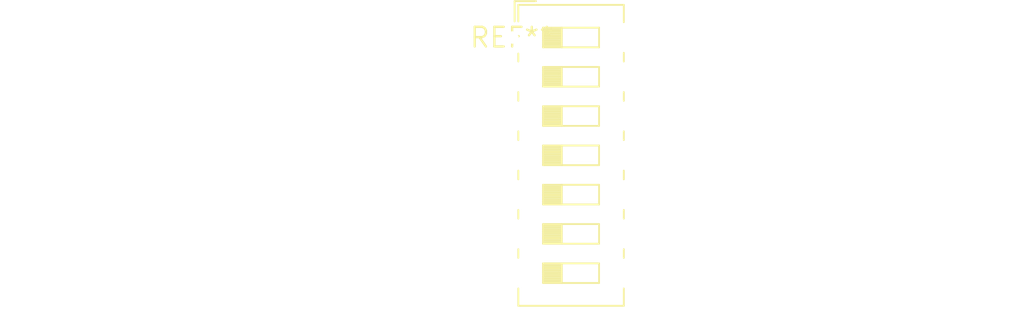
<source format=kicad_pcb>
(kicad_pcb (version 20240108) (generator pcbnew)

  (general
    (thickness 1.6)
  )

  (paper "A4")
  (layers
    (0 "F.Cu" signal)
    (31 "B.Cu" signal)
    (32 "B.Adhes" user "B.Adhesive")
    (33 "F.Adhes" user "F.Adhesive")
    (34 "B.Paste" user)
    (35 "F.Paste" user)
    (36 "B.SilkS" user "B.Silkscreen")
    (37 "F.SilkS" user "F.Silkscreen")
    (38 "B.Mask" user)
    (39 "F.Mask" user)
    (40 "Dwgs.User" user "User.Drawings")
    (41 "Cmts.User" user "User.Comments")
    (42 "Eco1.User" user "User.Eco1")
    (43 "Eco2.User" user "User.Eco2")
    (44 "Edge.Cuts" user)
    (45 "Margin" user)
    (46 "B.CrtYd" user "B.Courtyard")
    (47 "F.CrtYd" user "F.Courtyard")
    (48 "B.Fab" user)
    (49 "F.Fab" user)
    (50 "User.1" user)
    (51 "User.2" user)
    (52 "User.3" user)
    (53 "User.4" user)
    (54 "User.5" user)
    (55 "User.6" user)
    (56 "User.7" user)
    (57 "User.8" user)
    (58 "User.9" user)
  )

  (setup
    (pad_to_mask_clearance 0)
    (pcbplotparams
      (layerselection 0x00010fc_ffffffff)
      (plot_on_all_layers_selection 0x0000000_00000000)
      (disableapertmacros false)
      (usegerberextensions false)
      (usegerberattributes false)
      (usegerberadvancedattributes false)
      (creategerberjobfile false)
      (dashed_line_dash_ratio 12.000000)
      (dashed_line_gap_ratio 3.000000)
      (svgprecision 4)
      (plotframeref false)
      (viasonmask false)
      (mode 1)
      (useauxorigin false)
      (hpglpennumber 1)
      (hpglpenspeed 20)
      (hpglpendiameter 15.000000)
      (dxfpolygonmode false)
      (dxfimperialunits false)
      (dxfusepcbnewfont false)
      (psnegative false)
      (psa4output false)
      (plotreference false)
      (plotvalue false)
      (plotinvisibletext false)
      (sketchpadsonfab false)
      (subtractmaskfromsilk false)
      (outputformat 1)
      (mirror false)
      (drillshape 1)
      (scaleselection 1)
      (outputdirectory "")
    )
  )

  (net 0 "")

  (footprint "SW_DIP_SPSTx07_Slide_6.7x19.34mm_W7.62mm_P2.54mm_LowProfile" (layer "F.Cu") (at 0 0))

)

</source>
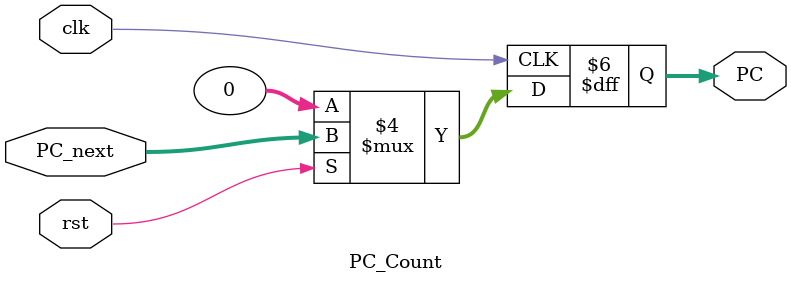
<source format=v>


module PC_Count(
    input [31:0] PC_next,
    input rst,
    input clk,
    output reg [31:0] PC
    );
    
    always @(posedge clk)
    begin
        if(~rst)
            PC <= {32{1'b0}};
        else
            PC <= PC_next;
    end
endmodule

</source>
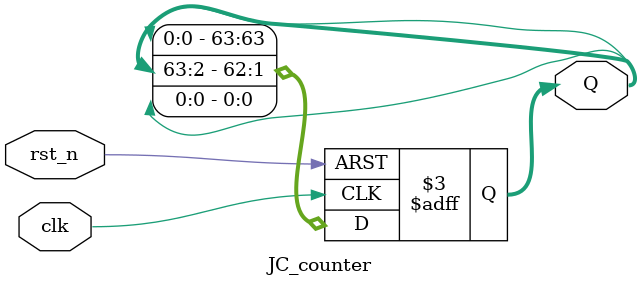
<source format=v>
module JC_counter(
   input                clk ,
   input                rst_n,
 
   output reg [63:0]     Q  
);

always @(posedge clk or negedge rst_n) begin
    if (!rst_n) begin
        Q <= 64'b0;
    end else begin
        Q[63] <= Q[0];
        Q[62:1] <= Q[63:2];
    end
end

endmodule
</source>
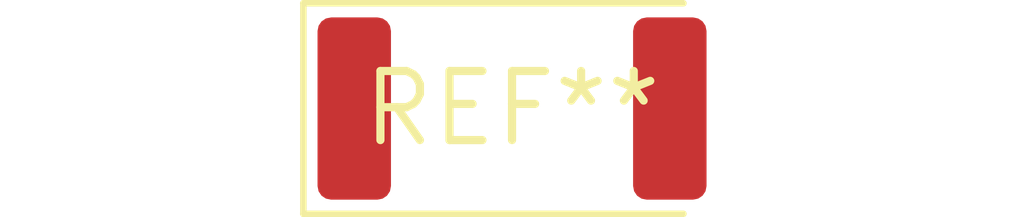
<source format=kicad_pcb>
(kicad_pcb (version 20240108) (generator pcbnew)

  (general
    (thickness 1.6)
  )

  (paper "A4")
  (layers
    (0 "F.Cu" signal)
    (31 "B.Cu" signal)
    (32 "B.Adhes" user "B.Adhesive")
    (33 "F.Adhes" user "F.Adhesive")
    (34 "B.Paste" user)
    (35 "F.Paste" user)
    (36 "B.SilkS" user "B.Silkscreen")
    (37 "F.SilkS" user "F.Silkscreen")
    (38 "B.Mask" user)
    (39 "F.Mask" user)
    (40 "Dwgs.User" user "User.Drawings")
    (41 "Cmts.User" user "User.Comments")
    (42 "Eco1.User" user "User.Eco1")
    (43 "Eco2.User" user "User.Eco2")
    (44 "Edge.Cuts" user)
    (45 "Margin" user)
    (46 "B.CrtYd" user "B.Courtyard")
    (47 "F.CrtYd" user "F.Courtyard")
    (48 "B.Fab" user)
    (49 "F.Fab" user)
    (50 "User.1" user)
    (51 "User.2" user)
    (52 "User.3" user)
    (53 "User.4" user)
    (54 "User.5" user)
    (55 "User.6" user)
    (56 "User.7" user)
    (57 "User.8" user)
    (58 "User.9" user)
  )

  (setup
    (pad_to_mask_clearance 0)
    (pcbplotparams
      (layerselection 0x00010fc_ffffffff)
      (plot_on_all_layers_selection 0x0000000_00000000)
      (disableapertmacros false)
      (usegerberextensions false)
      (usegerberattributes false)
      (usegerberadvancedattributes false)
      (creategerberjobfile false)
      (dashed_line_dash_ratio 12.000000)
      (dashed_line_gap_ratio 3.000000)
      (svgprecision 4)
      (plotframeref false)
      (viasonmask false)
      (mode 1)
      (useauxorigin false)
      (hpglpennumber 1)
      (hpglpenspeed 20)
      (hpglpendiameter 15.000000)
      (dxfpolygonmode false)
      (dxfimperialunits false)
      (dxfusepcbnewfont false)
      (psnegative false)
      (psa4output false)
      (plotreference false)
      (plotvalue false)
      (plotinvisibletext false)
      (sketchpadsonfab false)
      (subtractmaskfromsilk false)
      (outputformat 1)
      (mirror false)
      (drillshape 1)
      (scaleselection 1)
      (outputdirectory "")
    )
  )

  (net 0 "")

  (footprint "D_2512_6332Metric" (layer "F.Cu") (at 0 0))

)

</source>
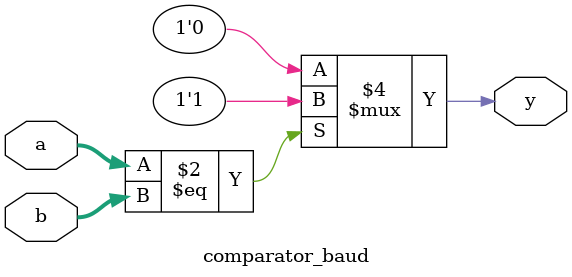
<source format=sv>
module comparator_baud(input logic [13:0] a,b, output logic y );

always_comb
begin
    if (a == b)
    begin 
        y = 1;
    end
    else
    begin
        y = 0;
    end
end

endmodule

</source>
______
▶ EXERCISE AIM
For the material above, repeat each line exactly and leave out the pictures.

▶ TASK RESULT
<source format=kicad_pcb>
(kicad_pcb (version 20240108) (generator pcbnew)

  (general
    (thickness 1.6)
  )

  (paper "A4")
  (layers
    (0 "F.Cu" signal)
    (31 "B.Cu" signal)
    (32 "B.Adhes" user "B.Adhesive")
    (33 "F.Adhes" user "F.Adhesive")
    (34 "B.Paste" user)
    (35 "F.Paste" user)
    (36 "B.SilkS" user "B.Silkscreen")
    (37 "F.SilkS" user "F.Silkscreen")
    (38 "B.Mask" user)
    (39 "F.Mask" user)
    (40 "Dwgs.User" user "User.Drawings")
    (41 "Cmts.User" user "User.Comments")
    (42 "Eco1.User" user "User.Eco1")
    (43 "Eco2.User" user "User.Eco2")
    (44 "Edge.Cuts" user)
    (45 "Margin" user)
    (46 "B.CrtYd" user "B.Courtyard")
    (47 "F.CrtYd" user "F.Courtyard")
    (48 "B.Fab" user)
    (49 "F.Fab" user)
    (50 "User.1" user)
    (51 "User.2" user)
    (52 "User.3" user)
    (53 "User.4" user)
    (54 "User.5" user)
    (55 "User.6" user)
    (56 "User.7" user)
    (57 "User.8" user)
    (58 "User.9" user)
  )

  (setup
    (pad_to_mask_clearance 0)
    (pcbplotparams
      (layerselection 0x00010fc_ffffffff)
      (plot_on_all_layers_selection 0x0000000_00000000)
      (disableapertmacros false)
      (usegerberextensions false)
      (usegerberattributes false)
      (usegerberadvancedattributes false)
      (creategerberjobfile false)
      (dashed_line_dash_ratio 12.000000)
      (dashed_line_gap_ratio 3.000000)
      (svgprecision 4)
      (plotframeref false)
      (viasonmask false)
      (mode 1)
      (useauxorigin false)
      (hpglpennumber 1)
      (hpglpenspeed 20)
      (hpglpendiameter 15.000000)
      (dxfpolygonmode false)
      (dxfimperialunits false)
      (dxfusepcbnewfont false)
      (psnegative false)
      (psa4output false)
      (plotreference false)
      (plotvalue false)
      (plotinvisibletext false)
      (sketchpadsonfab false)
      (subtractmaskfromsilk false)
      (outputformat 1)
      (mirror false)
      (drillshape 1)
      (scaleselection 1)
      (outputdirectory "")
    )
  )

  (net 0 "")

  (footprint "SW_DIP_SPSTx07_Slide_6.7x19.34mm_W7.62mm_P2.54mm_LowProfile" (layer "F.Cu") (at 0 0))

)

</source>
<source format=v>


module PC_Count(
    input [31:0] PC_next,
    input rst,
    input clk,
    output reg [31:0] PC
    );
    
    always @(posedge clk)
    begin
        if(~rst)
            PC <= {32{1'b0}};
        else
            PC <= PC_next;
    end
endmodule

</source>
<source format=v>
module JC_counter(
   input                clk ,
   input                rst_n,
 
   output reg [63:0]     Q  
);

always @(posedge clk or negedge rst_n) begin
    if (!rst_n) begin
        Q <= 64'b0;
    end else begin
        Q[63] <= Q[0];
        Q[62:1] <= Q[63:2];
    end
end

endmodule
</source>
<source format=kicad_pcb>
(kicad_pcb (version 20240108) (generator pcbnew)

  (general
    (thickness 1.6)
  )

  (paper "A4")
  (layers
    (0 "F.Cu" signal)
    (31 "B.Cu" signal)
    (32 "B.Adhes" user "B.Adhesive")
    (33 "F.Adhes" user "F.Adhesive")
    (34 "B.Paste" user)
    (35 "F.Paste" user)
    (36 "B.SilkS" user "B.Silkscreen")
    (37 "F.SilkS" user "F.Silkscreen")
    (38 "B.Mask" user)
    (39 "F.Mask" user)
    (40 "Dwgs.User" user "User.Drawings")
    (41 "Cmts.User" user "User.Comments")
    (42 "Eco1.User" user "User.Eco1")
    (43 "Eco2.User" user "User.Eco2")
    (44 "Edge.Cuts" user)
    (45 "Margin" user)
    (46 "B.CrtYd" user "B.Courtyard")
    (47 "F.CrtYd" user "F.Courtyard")
    (48 "B.Fab" user)
    (49 "F.Fab" user)
    (50 "User.1" user)
    (51 "User.2" user)
    (52 "User.3" user)
    (53 "User.4" user)
    (54 "User.5" user)
    (55 "User.6" user)
    (56 "User.7" user)
    (57 "User.8" user)
    (58 "User.9" user)
  )

  (setup
    (pad_to_mask_clearance 0)
    (pcbplotparams
      (layerselection 0x00010fc_ffffffff)
      (plot_on_all_layers_selection 0x0000000_00000000)
      (disableapertmacros false)
      (usegerberextensions false)
      (usegerberattributes false)
      (usegerberadvancedattributes false)
      (creategerberjobfile false)
      (dashed_line_dash_ratio 12.000000)
      (dashed_line_gap_ratio 3.000000)
      (svgprecision 4)
      (plotframeref false)
      (viasonmask false)
      (mode 1)
      (useauxorigin false)
      (hpglpennumber 1)
      (hpglpenspeed 20)
      (hpglpendiameter 15.000000)
      (dxfpolygonmode false)
      (dxfimperialunits false)
      (dxfusepcbnewfont false)
      (psnegative false)
      (psa4output false)
      (plotreference false)
      (plotvalue false)
      (plotinvisibletext false)
      (sketchpadsonfab false)
      (subtractmaskfromsilk false)
      (outputformat 1)
      (mirror false)
      (drillshape 1)
      (scaleselection 1)
      (outputdirectory "")
    )
  )

  (net 0 "")

  (footprint "D_2512_6332Metric" (layer "F.Cu") (at 0 0))

)

</source>
<source format=sv>
module comparator_baud(input logic [13:0] a,b, output logic y );

always_comb
begin
    if (a == b)
    begin 
        y = 1;
    end
    else
    begin
        y = 0;
    end
end

endmodule

</source>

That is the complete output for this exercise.